HC puts interests of farmers front and centre

Slams Centre, State for showing undue haste to implement Chennai-Salem corridor and using force to stifle protests

April 09, 2019 12:28 am | Updated 12:28 am IST - CHENNAI

The balance between agricultural development and economic development is delicate and it may, at times, be very difficult for bureaucrats and policy decision-makers to perceive. Thus, the interpretation, insofar as India is concerned, should lean towards agriculture, the Madras High Court said on Monday while quashing a land acquisition notification for the Chennai-Salem greenfield expressway.

In a judgment running to 115-pages, Justices T.S. Sivagnanam and V. Bhavani Subbaroyan said the Centre had justified the proposal to lay the expressway through fertile wetlands, water sources and reserve forest areas on grounds that it would reduce average travelling time between the two destinations from 5.45 hours to 2.3 hours, save 10.4 crore litres of diesel per year and promote industrialisation in backward areas.

Source of livelihood

“What has been lost sight of is the fact that agriculture is the main part of the economy and source of livelihood of rural India. The land of an agriculturist is vital to sustain his livelihood. India being predominantly an agricultural society, there is a strong bond between the land owner and his land. The land provides dignity for the person. It provides a source of livelihood. Therefore, any dent on this source of livelihood should be viewed with utmost seriousness.

“If the State fails to do so, it will be failing in the public trust reposed on it. The State being the trustee is bound to protect life and livelihood of agriculturists. It is bound to protect the natural resources, the forest, flora and fauna. If there is failure to do so, it will result in disastrous consequences, much of which will be irreversible,” the judges said.

They took note that the Centre had not disclosed any rehabilitation and resettlement plan for the losers of agricultural land.

Expressing serious displeasure over the “great haste” shown by the Centre as well as the State government to implement the project, the judges said, “Peaceful protests were stifled, unwritten gag orders were promulgated and police force was used to handle the protesters who were making a request to spare them and their lands.

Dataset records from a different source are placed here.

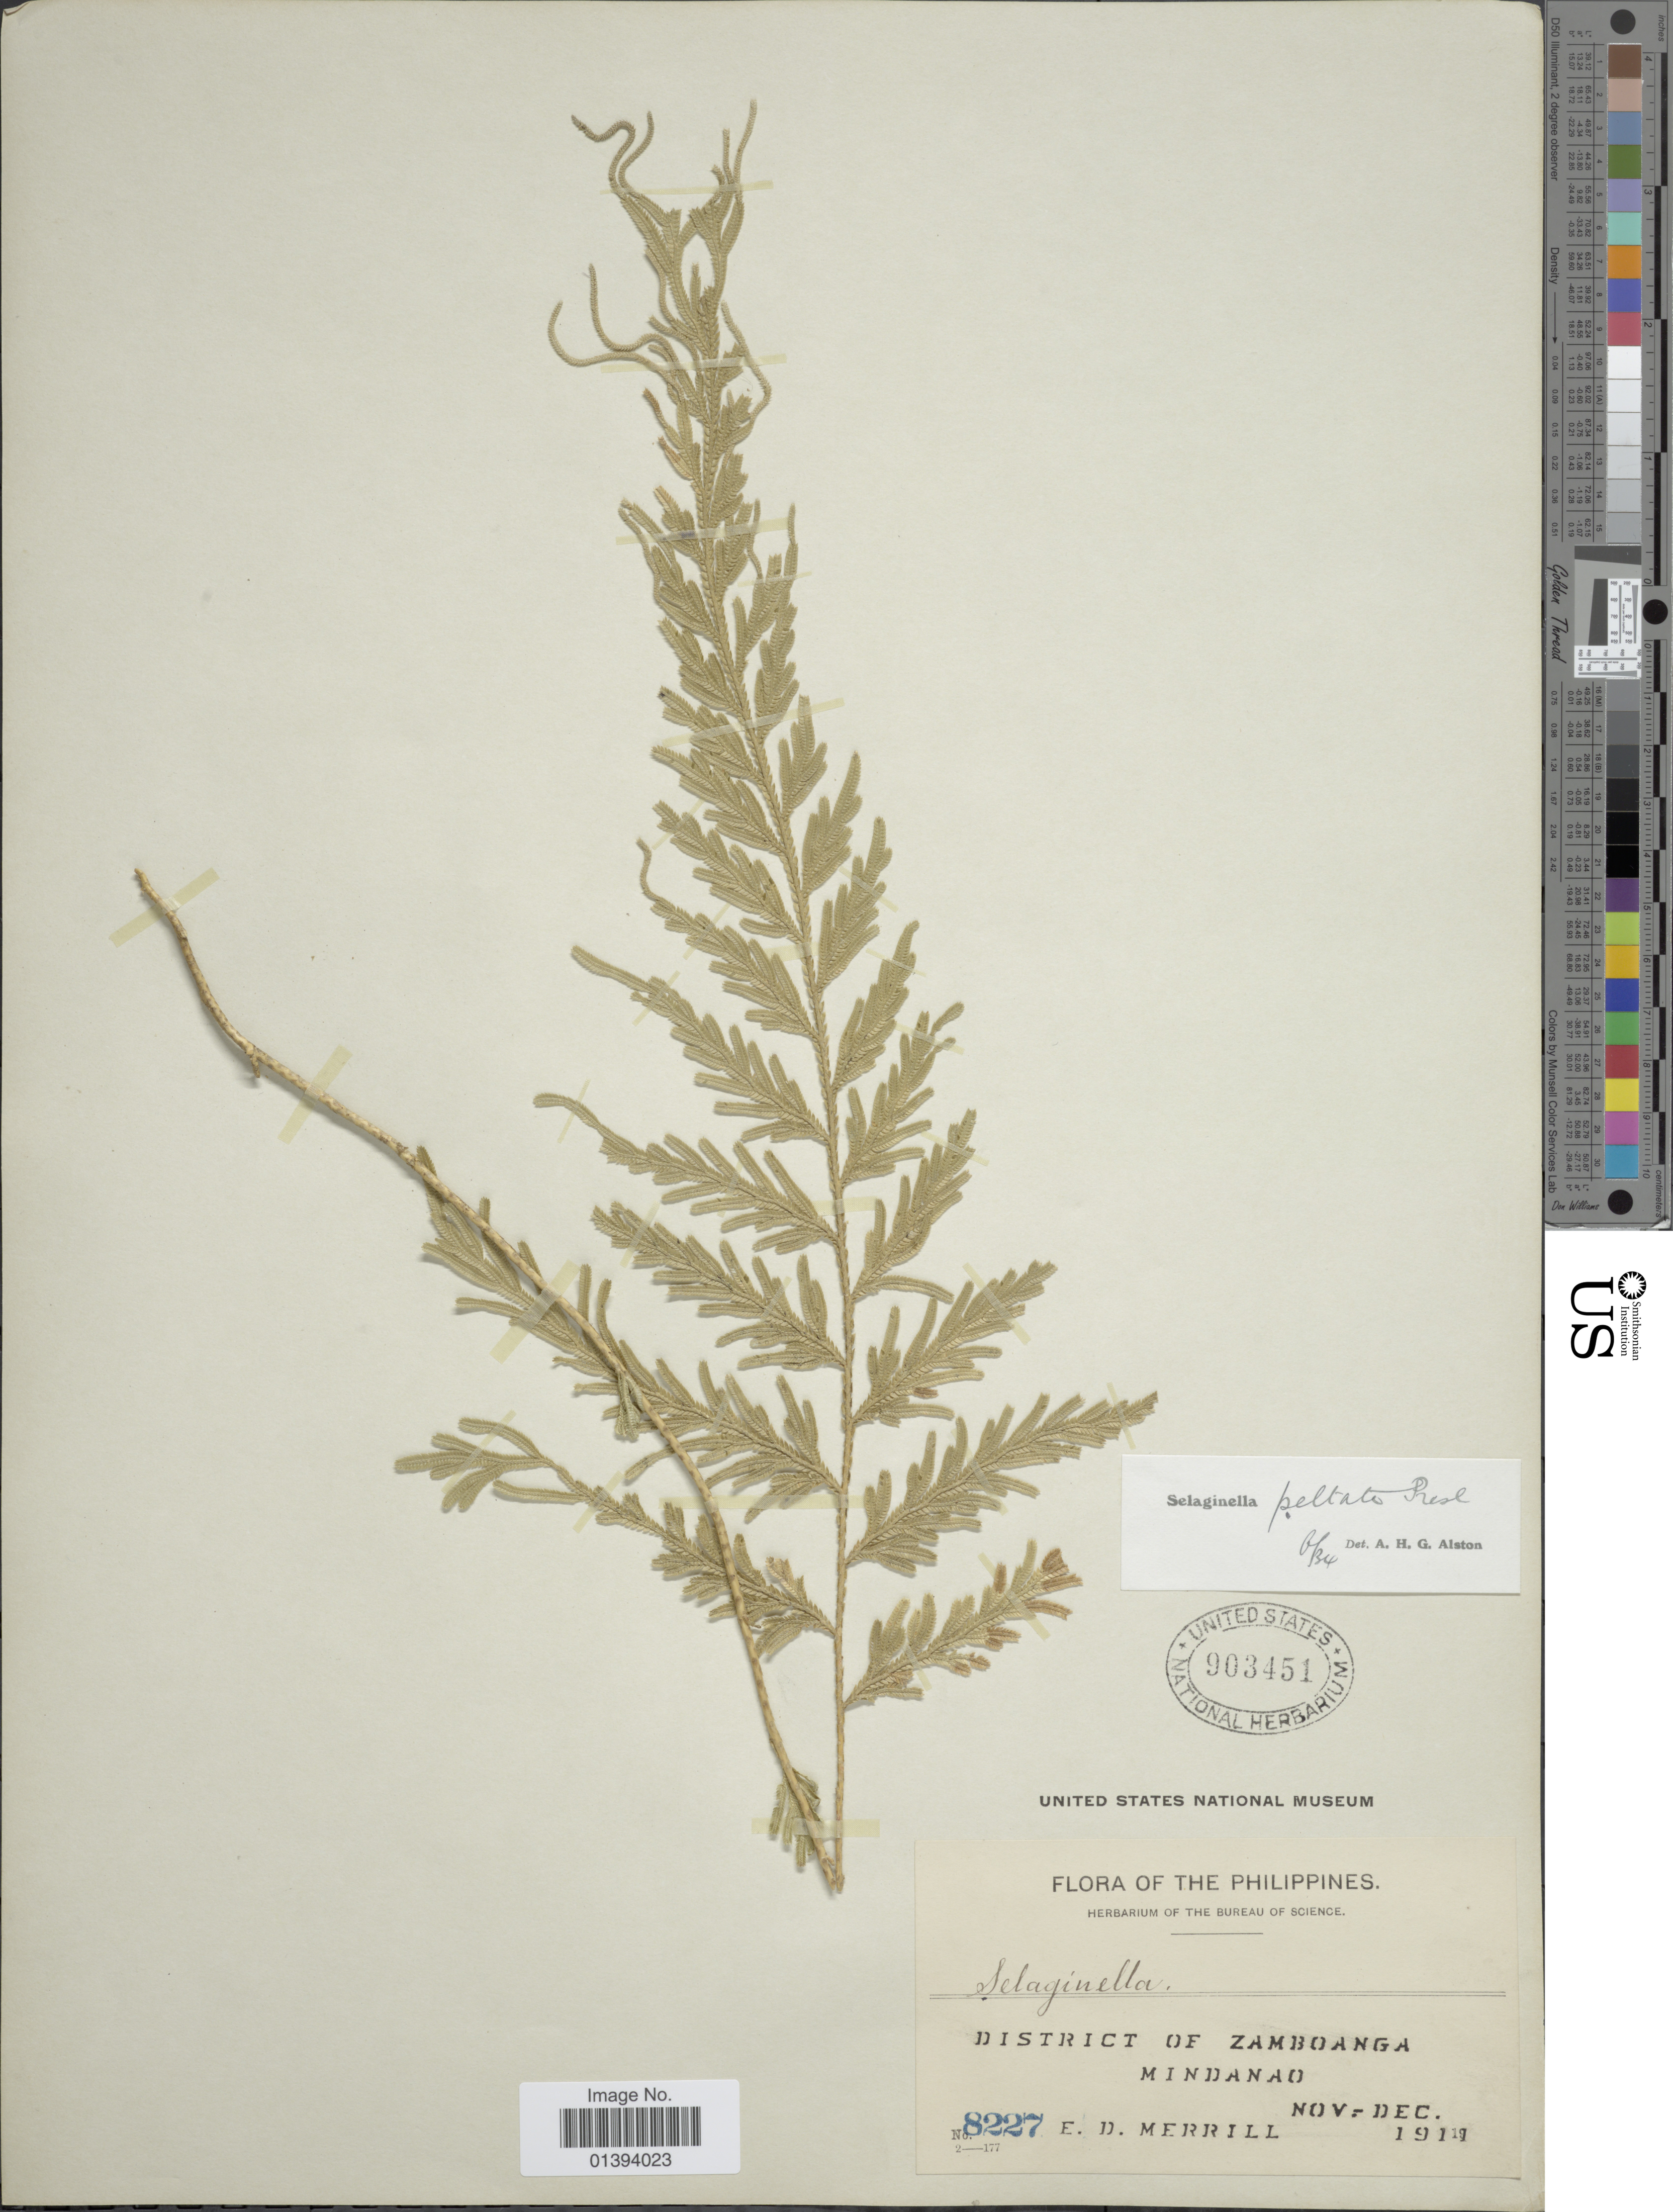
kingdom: Plantae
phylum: Tracheophyta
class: Lycopodiopsida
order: Selaginellales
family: Selaginellaceae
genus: Selaginella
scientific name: Selaginella peltata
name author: C. Presl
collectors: E. D. Merrill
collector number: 8227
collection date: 1911-11/1911-12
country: Philippines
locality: District of Zamboanga, Mindanao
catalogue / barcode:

Only after this court intervened (by passing interim orders), these high-handed actions had subsided.”

Though it was brought to the notice of the court that some land owners had surrendered their lands for the project, the Bench said: “We are not concerned with those people who are willing to run the risk and it is up to them to seek sane advice. We are more concerned about the innocent people who are not aware of their rights, all that they know is that they will not be able to survive without their agricultural lands. The nature of attachment to their land is inseparable.

Public hearing

“Therefore, before seeking prior environmental clearance, it is necessary that a public hearing is held before any such project is implemented... To understand the impact of the project vis-a-vis the object with which National Highways Authority of India is said to have conceived the project, it is essential that the people who are likely to be affected, if not all, at least few of them should be heard in the matter. This procedure, if adopted, will ensure fairness and reasonableness.”

The judges also pointed out that the Centre had not explained the reason for having dropped the proposal to widen the Chennai-Madurai economic corridor from the Bharatmala Pariyojana Phase-I and instead included the Chennai-Salem expressway without the approval of the Cabinet Committee on Economic Affairs chaired by the Prime Minister.

In fact, though a private consultant was engaged only to study the Chennai-Madurai economic corridor, the latter was, through an “unheard of practice” of oral orders, asked to study and submit a feasibility report on Chennai-Salem project.

Mistakes in report

Referring to several mistakes in the consultant’s feasibility report which had references to benefits that would accrue to women in China because of the project, the judges said, it appeared to be a copy, paste job from some other foreign reports and displayed total non-application of mind.

They also wondered how the report could have been prepared within a short period of 60 days when even the U.S. takes years together to prepare a report on joining two highways.

In so far as the effect on forest and wildlife due to the proposed alignment for Chennai-Salem corridor was concerned, the judges said, it was better to learn from mistakes of the past and avoid laying of highways through reserve forests. They said, increasing number of human-animal conflicts and ills such as poaching and illegal felling of trees were happening in hill stations and other places only due to laying of roads through forests in the past.